Eric blinked, his eyes already rolling to the back of his head in a mental sigh as he caught the not-so-subtle tones of recognition in a voice that sounded older than the hills that surrounded Blue Jay. He looked to his left and saw an elderly couple walking in his direction, the older man jabbing the older woman in the ribs and pointing at him as if he had six eyeballs and antlers.

 

“Who, dear? I don’t see anyone,” the old woman said.

 

“You wouldn’t see anything if it walked up to you and kissed you on the nose,” the old man countered. His accent would have been interesting, a treat, if it wasn’t so thick a spoon would stand up in it.

 

Eric let his eyes wander over the couple and, while they looked so wizened by age that their wrinkles had wrinkles, there was a kindness in their eyes and friendliness to them that made him smile. The older man approached him, stuck out an ancient hand and said, his white hair waving in the breeze, “My name’s Fred Williams, and this here’s my wife, Verna.”

 

As Fred mentioned her name, Verna looked up at Eric and smiled. “Oh, I see now. It’s that man from the TV.”

 

Eric took Fred’s hand and shook it gingerly, afraid that if he gripped it too hard he might break it. He smiled politely. “Nice to meet you. I’m Dr. Eric Nelson.”

 

“Oh, I knows who ya are, boy. Just wanted to make your acquaintance, seein’ as how you’re one of us now,” Fred replied, letting go of Eric’s hand.

 

“One of us?” Eric asked.

 

“You know, one of the locals now, livin’ here in Blue Jay. Ain’t it a nice town? Not like those big cities, no sir. We got everythin’ anyone ever needs raht ’cheer.”

 

Eric found himself nodding. Of course Blue Jay had everything. It was why he’d chosen to come here when he’d had a million other choices at his disposal. Although, it was lacking something. He asked Fred, “Do you know who I would ask around about for a good nanny? You know, someone to look after my boys while I’m at the hospital?”

 

Verna spoke up, her grey-milk blue eyes smiling at him. “You’d want Debra Brown. She ain’t one of those nannies you’d find in the paper, but she done a good job raising her siblings and that girl has her head screwed on straight. She runs that Bed-n-Breakfast in town, you know? You’ll find her there.” Verna paused, her hair equally as white as her husband's and waving an equal hello to him in the wind. She continued, “That’s a good girl there, Dr. Nelson. You don’t want to be askin’ her for help ’less you really need it, ya hear?”

 

Eric asked, “Do you have the number or the address? I’m still finding my way around.”

 

Fred replied, “Ain’t but the only Bed-n-Breakfast we have here, boy.

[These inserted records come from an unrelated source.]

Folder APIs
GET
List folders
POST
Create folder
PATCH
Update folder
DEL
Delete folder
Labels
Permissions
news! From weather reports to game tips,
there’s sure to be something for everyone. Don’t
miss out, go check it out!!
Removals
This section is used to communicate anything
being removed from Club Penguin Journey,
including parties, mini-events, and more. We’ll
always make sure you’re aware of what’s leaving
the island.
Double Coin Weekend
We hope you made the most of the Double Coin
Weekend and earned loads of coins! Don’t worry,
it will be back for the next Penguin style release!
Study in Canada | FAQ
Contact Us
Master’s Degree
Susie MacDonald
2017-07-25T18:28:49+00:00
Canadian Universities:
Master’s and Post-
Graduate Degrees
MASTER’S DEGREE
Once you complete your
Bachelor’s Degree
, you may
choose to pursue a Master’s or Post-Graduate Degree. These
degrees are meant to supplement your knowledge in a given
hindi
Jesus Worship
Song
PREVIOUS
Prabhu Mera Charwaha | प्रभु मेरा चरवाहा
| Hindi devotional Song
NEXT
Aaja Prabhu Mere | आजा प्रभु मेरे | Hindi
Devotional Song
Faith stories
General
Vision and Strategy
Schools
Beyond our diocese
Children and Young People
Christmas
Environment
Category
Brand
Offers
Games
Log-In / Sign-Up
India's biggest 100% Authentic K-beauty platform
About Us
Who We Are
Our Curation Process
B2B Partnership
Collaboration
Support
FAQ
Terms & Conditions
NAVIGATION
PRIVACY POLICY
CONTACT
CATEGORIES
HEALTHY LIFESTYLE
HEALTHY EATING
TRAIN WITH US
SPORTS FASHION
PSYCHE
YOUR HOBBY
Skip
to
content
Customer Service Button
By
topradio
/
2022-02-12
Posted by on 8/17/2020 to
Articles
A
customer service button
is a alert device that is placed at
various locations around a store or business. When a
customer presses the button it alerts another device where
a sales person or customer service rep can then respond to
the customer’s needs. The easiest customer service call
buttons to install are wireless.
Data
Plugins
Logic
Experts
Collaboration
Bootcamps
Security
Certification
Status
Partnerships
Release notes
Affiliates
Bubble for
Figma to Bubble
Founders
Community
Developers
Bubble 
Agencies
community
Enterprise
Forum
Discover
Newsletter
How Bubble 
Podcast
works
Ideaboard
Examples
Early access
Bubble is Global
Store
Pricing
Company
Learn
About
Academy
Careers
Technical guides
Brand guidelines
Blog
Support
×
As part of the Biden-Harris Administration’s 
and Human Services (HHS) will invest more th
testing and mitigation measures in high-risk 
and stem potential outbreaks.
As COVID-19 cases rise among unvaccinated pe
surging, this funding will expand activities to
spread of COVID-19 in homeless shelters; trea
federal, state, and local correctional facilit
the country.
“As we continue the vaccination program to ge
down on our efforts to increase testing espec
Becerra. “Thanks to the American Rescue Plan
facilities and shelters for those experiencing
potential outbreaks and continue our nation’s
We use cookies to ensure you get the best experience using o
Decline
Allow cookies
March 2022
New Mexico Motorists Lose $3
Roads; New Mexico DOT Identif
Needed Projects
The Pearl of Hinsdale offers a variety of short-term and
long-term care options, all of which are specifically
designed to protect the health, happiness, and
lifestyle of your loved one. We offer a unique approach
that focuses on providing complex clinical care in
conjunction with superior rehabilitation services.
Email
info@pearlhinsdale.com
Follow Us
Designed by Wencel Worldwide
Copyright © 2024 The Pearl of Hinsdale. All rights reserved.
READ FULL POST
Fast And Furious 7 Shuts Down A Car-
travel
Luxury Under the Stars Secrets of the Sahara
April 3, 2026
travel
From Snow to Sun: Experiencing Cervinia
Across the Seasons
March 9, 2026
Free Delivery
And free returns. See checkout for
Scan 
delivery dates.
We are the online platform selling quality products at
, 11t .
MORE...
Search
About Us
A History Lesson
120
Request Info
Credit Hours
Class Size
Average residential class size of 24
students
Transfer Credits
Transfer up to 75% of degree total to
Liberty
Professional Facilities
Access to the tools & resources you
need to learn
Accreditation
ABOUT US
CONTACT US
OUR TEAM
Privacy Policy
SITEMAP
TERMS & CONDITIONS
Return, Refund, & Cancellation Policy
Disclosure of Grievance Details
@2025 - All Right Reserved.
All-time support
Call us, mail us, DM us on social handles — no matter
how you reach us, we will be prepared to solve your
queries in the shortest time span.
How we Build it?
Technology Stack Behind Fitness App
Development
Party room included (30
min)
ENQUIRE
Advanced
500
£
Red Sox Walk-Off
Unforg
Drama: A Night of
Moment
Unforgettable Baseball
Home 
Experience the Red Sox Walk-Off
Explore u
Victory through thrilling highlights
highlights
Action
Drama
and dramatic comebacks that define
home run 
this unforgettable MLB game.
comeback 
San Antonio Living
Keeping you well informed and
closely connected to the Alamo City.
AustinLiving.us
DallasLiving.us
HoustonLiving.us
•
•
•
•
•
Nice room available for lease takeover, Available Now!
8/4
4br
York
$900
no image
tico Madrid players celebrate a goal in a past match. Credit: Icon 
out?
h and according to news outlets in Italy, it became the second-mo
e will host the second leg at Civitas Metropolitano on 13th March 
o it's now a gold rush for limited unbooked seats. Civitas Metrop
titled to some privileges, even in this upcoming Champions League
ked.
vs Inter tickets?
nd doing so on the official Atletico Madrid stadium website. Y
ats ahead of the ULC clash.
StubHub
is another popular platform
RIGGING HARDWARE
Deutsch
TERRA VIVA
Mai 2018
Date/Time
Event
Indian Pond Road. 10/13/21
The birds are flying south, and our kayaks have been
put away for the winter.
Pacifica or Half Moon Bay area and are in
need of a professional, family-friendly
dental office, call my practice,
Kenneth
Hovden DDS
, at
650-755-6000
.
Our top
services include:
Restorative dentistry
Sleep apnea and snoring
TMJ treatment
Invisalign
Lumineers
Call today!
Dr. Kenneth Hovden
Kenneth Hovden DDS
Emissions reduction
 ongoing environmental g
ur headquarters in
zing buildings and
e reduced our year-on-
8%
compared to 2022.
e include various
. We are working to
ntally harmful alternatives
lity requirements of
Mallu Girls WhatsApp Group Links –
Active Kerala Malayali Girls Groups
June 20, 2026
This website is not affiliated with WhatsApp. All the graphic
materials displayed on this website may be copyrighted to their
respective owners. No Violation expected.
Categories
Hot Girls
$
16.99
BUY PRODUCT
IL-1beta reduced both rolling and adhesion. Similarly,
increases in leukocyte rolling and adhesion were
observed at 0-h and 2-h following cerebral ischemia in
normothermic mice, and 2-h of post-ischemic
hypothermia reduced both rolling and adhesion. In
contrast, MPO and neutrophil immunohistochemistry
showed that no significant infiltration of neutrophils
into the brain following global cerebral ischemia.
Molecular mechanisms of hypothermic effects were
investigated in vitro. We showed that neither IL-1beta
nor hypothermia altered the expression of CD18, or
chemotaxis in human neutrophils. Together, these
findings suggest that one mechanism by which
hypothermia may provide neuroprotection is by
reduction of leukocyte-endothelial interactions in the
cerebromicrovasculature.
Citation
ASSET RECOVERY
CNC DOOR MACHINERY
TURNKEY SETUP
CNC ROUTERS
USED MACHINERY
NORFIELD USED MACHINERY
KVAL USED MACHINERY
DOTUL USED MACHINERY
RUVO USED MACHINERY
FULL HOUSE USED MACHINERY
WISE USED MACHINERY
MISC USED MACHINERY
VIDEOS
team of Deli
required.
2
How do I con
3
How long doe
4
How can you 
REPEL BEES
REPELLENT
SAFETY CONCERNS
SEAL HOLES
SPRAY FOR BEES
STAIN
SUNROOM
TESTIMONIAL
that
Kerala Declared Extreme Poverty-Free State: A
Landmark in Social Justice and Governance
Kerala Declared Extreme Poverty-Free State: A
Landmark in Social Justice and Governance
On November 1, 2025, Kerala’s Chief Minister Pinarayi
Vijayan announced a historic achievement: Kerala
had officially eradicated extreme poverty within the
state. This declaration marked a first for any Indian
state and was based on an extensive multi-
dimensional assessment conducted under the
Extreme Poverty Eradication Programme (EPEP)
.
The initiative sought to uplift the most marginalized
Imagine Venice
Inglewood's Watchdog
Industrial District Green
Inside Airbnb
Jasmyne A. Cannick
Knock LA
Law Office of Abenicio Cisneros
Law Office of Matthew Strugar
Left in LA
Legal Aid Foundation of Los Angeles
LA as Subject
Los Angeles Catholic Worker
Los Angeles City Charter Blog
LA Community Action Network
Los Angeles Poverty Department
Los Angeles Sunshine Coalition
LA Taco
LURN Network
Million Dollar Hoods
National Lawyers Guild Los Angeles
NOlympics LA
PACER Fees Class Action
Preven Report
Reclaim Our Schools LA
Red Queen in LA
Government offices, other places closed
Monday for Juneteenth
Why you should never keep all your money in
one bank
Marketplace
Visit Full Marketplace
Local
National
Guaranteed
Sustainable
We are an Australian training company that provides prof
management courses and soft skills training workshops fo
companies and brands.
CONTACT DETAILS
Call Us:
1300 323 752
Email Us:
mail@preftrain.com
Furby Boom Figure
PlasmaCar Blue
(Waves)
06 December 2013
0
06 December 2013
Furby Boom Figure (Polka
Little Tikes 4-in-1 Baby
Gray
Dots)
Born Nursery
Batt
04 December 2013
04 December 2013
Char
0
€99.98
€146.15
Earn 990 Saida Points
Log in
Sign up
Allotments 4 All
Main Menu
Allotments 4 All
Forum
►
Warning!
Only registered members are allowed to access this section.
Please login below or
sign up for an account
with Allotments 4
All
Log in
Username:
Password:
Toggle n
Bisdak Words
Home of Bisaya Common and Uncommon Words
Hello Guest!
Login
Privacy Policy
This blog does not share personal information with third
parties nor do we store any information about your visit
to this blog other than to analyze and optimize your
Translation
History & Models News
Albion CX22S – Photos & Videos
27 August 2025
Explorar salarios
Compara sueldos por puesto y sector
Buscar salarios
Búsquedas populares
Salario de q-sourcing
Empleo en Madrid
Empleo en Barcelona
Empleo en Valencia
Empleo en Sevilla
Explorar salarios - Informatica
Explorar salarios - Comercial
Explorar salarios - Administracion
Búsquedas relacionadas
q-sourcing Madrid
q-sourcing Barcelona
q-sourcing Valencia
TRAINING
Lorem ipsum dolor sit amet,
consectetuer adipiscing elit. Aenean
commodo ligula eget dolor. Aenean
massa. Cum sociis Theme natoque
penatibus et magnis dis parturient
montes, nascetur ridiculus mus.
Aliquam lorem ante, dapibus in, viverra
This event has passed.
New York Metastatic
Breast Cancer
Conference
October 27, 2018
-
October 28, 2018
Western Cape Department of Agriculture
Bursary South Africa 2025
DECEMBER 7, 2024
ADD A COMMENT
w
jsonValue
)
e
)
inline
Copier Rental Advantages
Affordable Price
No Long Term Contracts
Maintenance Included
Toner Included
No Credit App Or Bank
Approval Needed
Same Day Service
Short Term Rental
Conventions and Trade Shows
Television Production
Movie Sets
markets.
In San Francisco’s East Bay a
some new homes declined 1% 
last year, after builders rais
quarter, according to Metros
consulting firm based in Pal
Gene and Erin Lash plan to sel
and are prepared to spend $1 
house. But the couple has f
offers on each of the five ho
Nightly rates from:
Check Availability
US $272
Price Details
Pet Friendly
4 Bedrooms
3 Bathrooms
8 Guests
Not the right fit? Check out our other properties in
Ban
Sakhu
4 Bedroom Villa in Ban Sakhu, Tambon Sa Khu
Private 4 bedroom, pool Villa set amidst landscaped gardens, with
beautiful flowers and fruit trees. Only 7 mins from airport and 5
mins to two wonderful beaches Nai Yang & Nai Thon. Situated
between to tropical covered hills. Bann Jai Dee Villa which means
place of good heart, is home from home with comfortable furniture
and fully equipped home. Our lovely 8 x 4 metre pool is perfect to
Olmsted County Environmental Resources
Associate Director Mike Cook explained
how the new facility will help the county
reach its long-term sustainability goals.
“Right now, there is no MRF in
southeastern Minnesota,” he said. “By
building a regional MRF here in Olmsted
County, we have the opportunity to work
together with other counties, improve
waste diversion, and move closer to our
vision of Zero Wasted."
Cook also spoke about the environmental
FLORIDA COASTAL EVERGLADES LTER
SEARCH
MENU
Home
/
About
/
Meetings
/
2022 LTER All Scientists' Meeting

You’ll find it easy ’nuff, and the phone book has the number. I don’t recollect it offhand.”

 

Eric nodded and looked at his watch, resisting the urge to sigh. He was late for work, but a good lead on a nanny was a good lead on a nanny and if anything catastrophic went on at the hospital, his cell phone would have vibrated in his pocket. He could be a little bit late - anyone would understand that his children came first. He was also more interested in this Debra Brown than he could admit to himself. Literally anyone and everyone he talked to, whether it was this old couple or his paper boy, spoke of Debra like she was a saint to be revered. Of course, she wasn’t a saint. He knew that no person was who was living could be one, but she sounded like just the person he needed to get his life back in order.

 

~*~*~

 

Debra rode her bike straight to her parent’s house, the one she now lived in and had turned into her business. As she set her ‘Crimson Flyer’ against the side of the fence, she rushed inside and shut the door behind her. It wasn’t until she slumped to the floor that she realized she still had the apple in her mouth.